楽人達の調べが高鳴り、舞姫たちの舞踊が終わると、今上帝が立ち上がった。新年から、母親の機嫌を損ないたくない。機嫌を直した高洋は、新年を寿ぐ言葉を述べると、酒杯を掲げた。

「皇太后の、長寿を祝福して、この杯を献げたい」

 高洋の機嫌のよい言葉に、婁氏は笑顔を作った。王琳の援軍以来、母親とほとんど顔を合わせることがなかった高洋は、母親に機嫌を取るような笑顔を見せると目を逸らした。


 高歓、高澄など美丈夫が多い高一族の中で、今上帝高洋は、背も低く風采の上がらない男であった。茫洋とした容貌の高洋は、兄弟の中ではむしろ醜いといってよく、幼少の頃より他の兄弟に軽蔑されることが多かった。そのためか、劣等感が強く、残忍な一面を持っていた。


 胡姫の舞踊の三曲目の踊りが終わった頃であろうか、高洋の身体はすでに酒毒に染められていた。素面の時は許せたことも、酒気をおびると癇に障る。

「母上、正月の宴でその見窄らしい衣は何なのだ。斉の皇帝に恥をかかせるつもりか」

 高洋は酒杯を干すと、すでに目が据わっている。

「洋よ、母がなぜ質素な衣を纏っているのか考えてみよ」

 婁氏は、階の下に居並ぶ妃嬪たちの綺羅を競った衣装を見渡した。

「贅沢な衣装は、民の汗と涙でできていることを考えれば、平静でいられまい。節約こそ君主の務めなのだ」

 婁氏は、厳しい眼差しで息子を諭した。たまにしか顔を合わせられないからこそ、諭した親心だったのだ。節約という言葉を聞いた途端、高洋の顔色が変わった。

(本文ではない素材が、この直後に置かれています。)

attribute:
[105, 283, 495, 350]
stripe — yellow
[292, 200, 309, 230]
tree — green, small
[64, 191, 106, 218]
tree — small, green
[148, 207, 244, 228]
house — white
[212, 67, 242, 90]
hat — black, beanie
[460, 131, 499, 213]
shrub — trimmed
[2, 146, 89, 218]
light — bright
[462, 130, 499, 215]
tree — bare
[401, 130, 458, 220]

「質素倹約だと?ふん、・・・母上の考えは時代遅れだ。・・・節約、節約・・ふふふ、ええっ、うるさい」

母の婁氏は、李氏を皇后に冊封したことを恨み、何事にも難癖を付けてくる。皇妃がきら星のごとく居並ぶ新年の宴で、みすぼらしい姿を見せるなんて何という嫌みだ。

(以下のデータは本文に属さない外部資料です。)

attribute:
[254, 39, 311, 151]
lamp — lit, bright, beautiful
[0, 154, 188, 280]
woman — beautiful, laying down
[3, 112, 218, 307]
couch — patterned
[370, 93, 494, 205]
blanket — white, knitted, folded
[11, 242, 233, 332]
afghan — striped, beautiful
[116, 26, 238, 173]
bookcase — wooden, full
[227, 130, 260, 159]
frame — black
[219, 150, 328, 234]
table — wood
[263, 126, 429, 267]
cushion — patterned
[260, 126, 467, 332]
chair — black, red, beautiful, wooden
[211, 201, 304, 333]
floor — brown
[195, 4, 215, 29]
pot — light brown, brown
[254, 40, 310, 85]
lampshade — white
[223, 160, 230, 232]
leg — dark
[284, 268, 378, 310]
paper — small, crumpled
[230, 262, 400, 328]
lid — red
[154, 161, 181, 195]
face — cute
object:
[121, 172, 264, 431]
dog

 高洋は、唇を歪め舌打ちをすると、侍女に酒杯を差し出した。多くの妃嬪を蓄え、贅を尽くすことが、権威を高め、この国を支配することだと、母上はなぜ分からないのだ。

「陛下、そのようにご酒を過ごされては」

 李皇后が、心配顔で酒を制すると、高洋は自ら酒瓶を取り、杯を満たした。

 強い酒が入ると、高洋の理性はすっかり霧散し、劣等感に突き動かされた征服欲だけが皇帝としての強さの表現であった。


皇帝に刃向かうものは、母親でも許せない。

「ふ、ふ、ふ、不埒な、婆め」

 高洋の怒鳴り声が響き渡り、堂内の空気が一気に凍りついた。

「お前など、どこぞに、嫁にやってしまうわ。・・・ふふ・・・はっはっ」

 高洋は、やおら立上がると、憎しみを込めた目で、母親を睨みつけた。

「朕に逆らうとは、許せん」

 酔いに任せた激情が高洋を突き動かし、几の端に置いてあった馬鞭を手にした。

「お前などは、・・・こうしてやる」

 酔いに目が据わった高洋がやおら右腕を振り上げた。馬鞭がひるがえる。反射的に、婁氏は身体を伏せた。

『皇太后が、あぶない』

 思ったとき、青蘭は数歩踏み出し思わず婁氏の身体の上に身を投げ出した。青蘭の左肩にそして背中に腰に、高洋の馬鞭が振り下ろされ、強烈な痛みがが走った。

息子が母親を、鞭打つなんて・・。こんなことが許されるのか?遠ざかる意識の中で、青蘭は皇帝と斉の朝廷を憎んだ。

正月の宴で、陛下の鞭から皇太后を守るために、身を投げ出した青蘭は背中に深い傷を受けてしまった。そのため、帰還が遅れることになってしまった。